Now, young Danny lived in the "quiet" town of Amity Park where the Fentons ran rugged chasing after ghosts and blowing things up – however they always apologized for the devastation they accidentally caused. He knew them from their daughter Jasmine "Jazz" Fenton, as she was his freshman mentor. His best friends Samantha "Sam" Manson and Tucker Foley also lived in this charming little American village with all its eccentricities.

Most days Danny hung out with Sam and Tucker. Either goofing off, semi-seriously doing schoolwork, or doing their vigilant training, they stuck together almost 24/7/365. In any case, the Nasty Burger stood tall as the hang out of most teenagers of the area and that stood true for that trio, normally they were found lounging around after school, homework on a table and a burger or – in Sam's case – a salad.

Danny crunched on the crispy fries before reaching for the salt. "It's been rather quiet recently."

"Well, no news is good news, right?" Tucker swallowed an abnormally large bite of BBQ Burger.

"Yes, and no," Sam scratched down an answer on her question sheet, "It could be either. And please, keep your dead animal muscle away from me. Meat already makes me gag, I don't need to smell it."

Danny rolled his sea blue eyes. "Oh c'mon guys, let's not have another meat vs. veggie war again. Don't you guys remember what happened last time?"

Their faces blanched and Sam's turned green at the gills. The Lunch Lady swinging around heaves of raw and cooked meat all around the school – the stench alone was bad enough the school had been canceled until they could clean the odor.

"If we get attacked in the middle of class this week…Screw high school, I'm working full time." Danny sucked the remaining soda out of his drink.

"Really, and how would your mom feel about that?" Tucker raised an eyebrow, his voice full of sarcasm.

Danny frowned. "I know, I know." He dragged out a sigh. "I just wish I didn't have to deal with this all the – fudging – time."

"Well it could be worse.
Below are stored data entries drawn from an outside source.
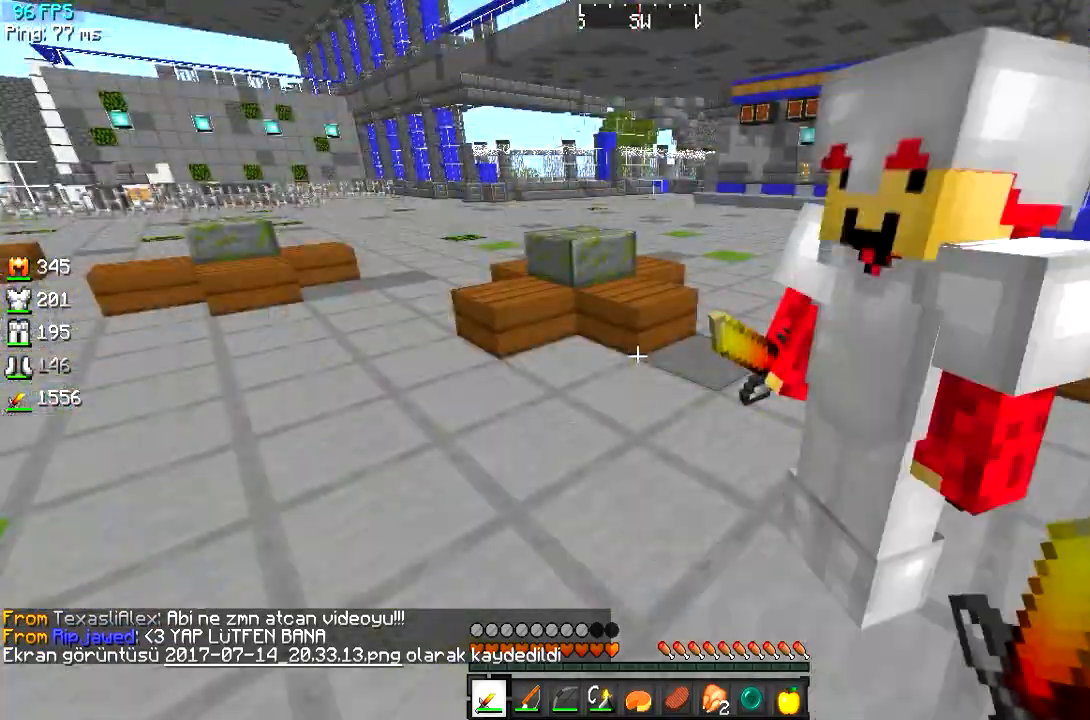
Gameplay with keyboard; each line is a JSON object with the keys held at the frame after it. "events" lists presses ("down") and releases ("up") of "a", "d", "s" and "w" between this image and that frame as [ms after this image, input, new state], when the widget could be followed in between. No other keys are recorded. Mouse input is not recorded.
{"keys": [], "events": [[66, "s", "down"], [400, "s", "up"]]}
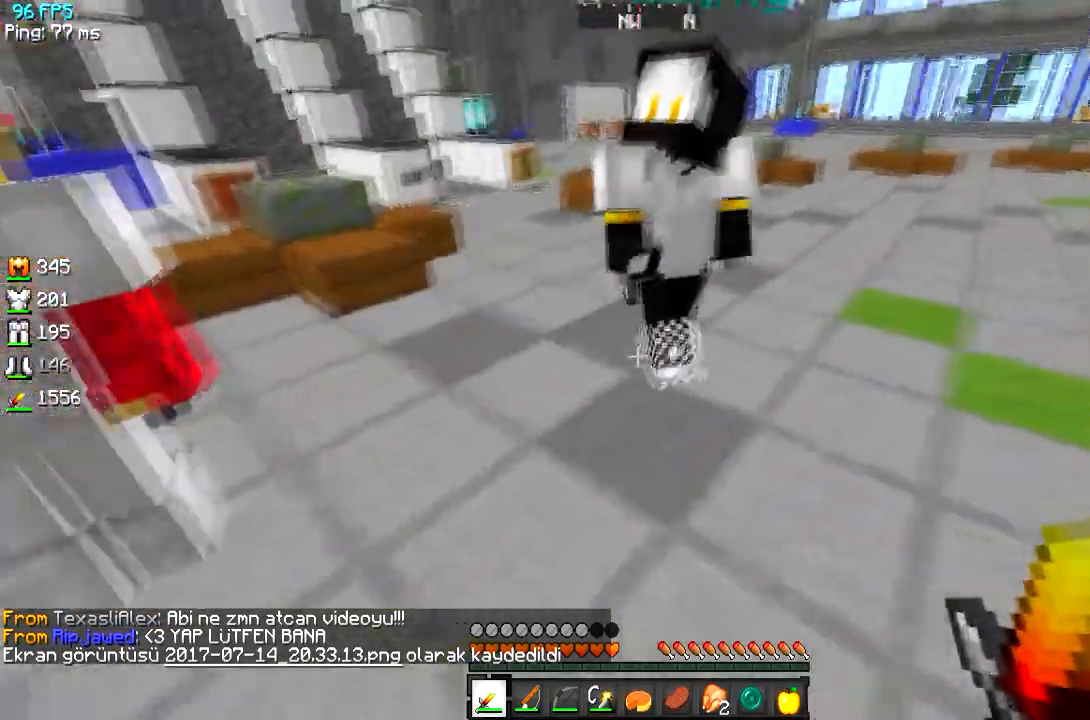
{"keys": ["d", "w"], "events": [[167, "w", "down"], [467, "d", "down"]]}
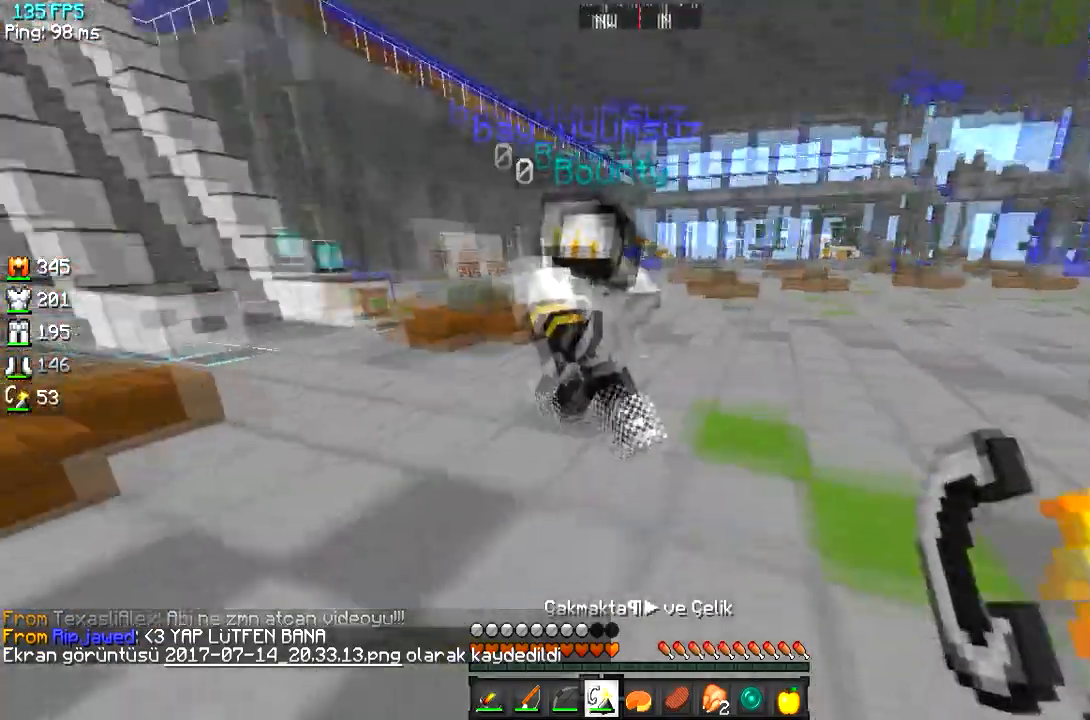
{"keys": ["d", "w"], "events": []}
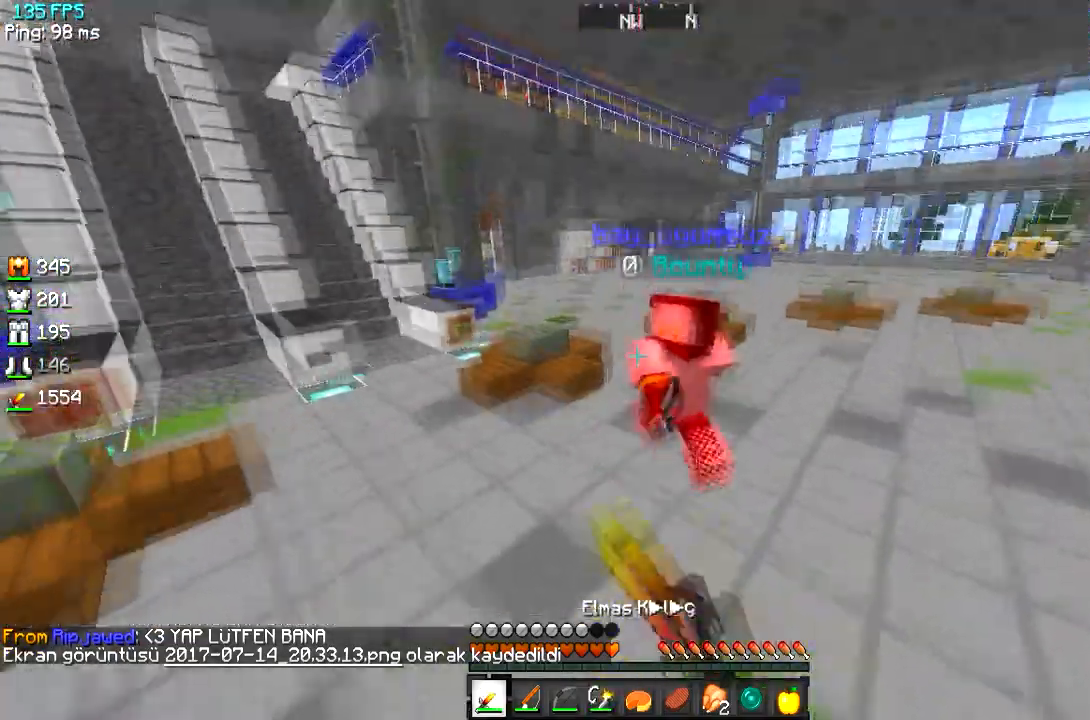
{"keys": ["w"], "events": [[184, "d", "up"], [351, "d", "down"], [484, "d", "up"]]}
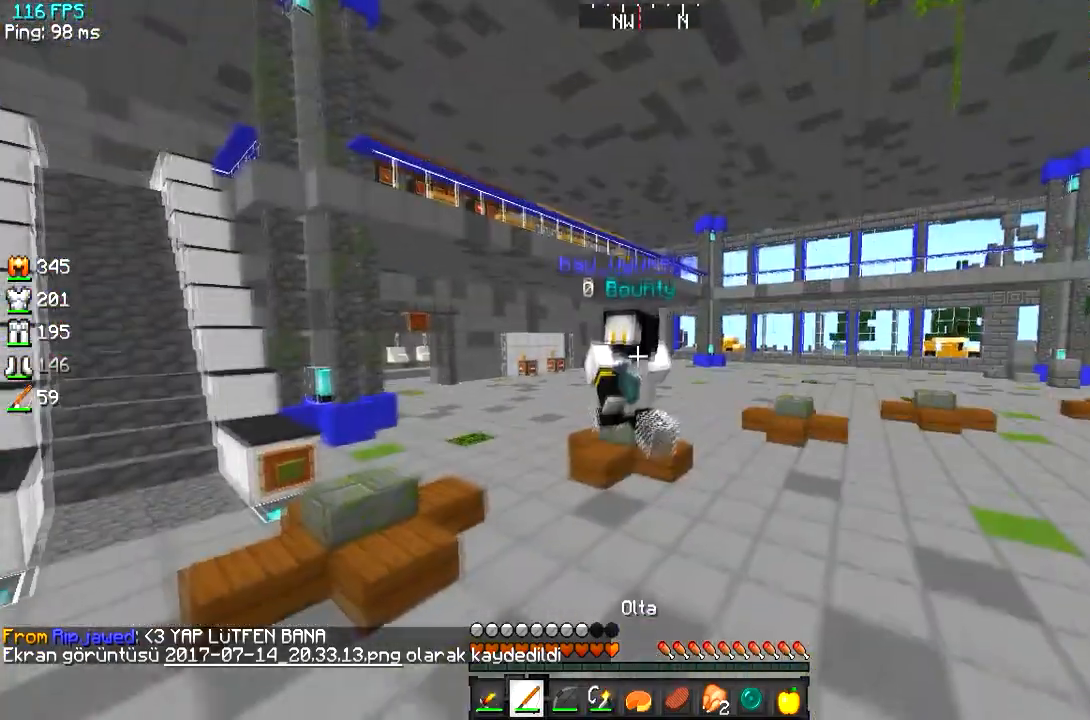
{"keys": ["d", "w"], "events": [[116, "d", "down"], [333, "d", "up"], [417, "d", "down"]]}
You could always be dealing with Murphy's Law and the Fentons could be your folks. Thank goodness you're not though. Could you imagine dealing with lying continuously to ghost-hunters?"

She had a point. If Danny had been born to Mr. and Mrs. Jack Fenton… He shuddered at the crazy impossibilities. He'd be lying 24/7 to "Ripping apart molecule by molecule!" scientists, not that he wasn't already lying to his wonderful, worrying mother. Though that would mean he wouldn't have to sneak in every time he needed to return a ghost to the ghost zone.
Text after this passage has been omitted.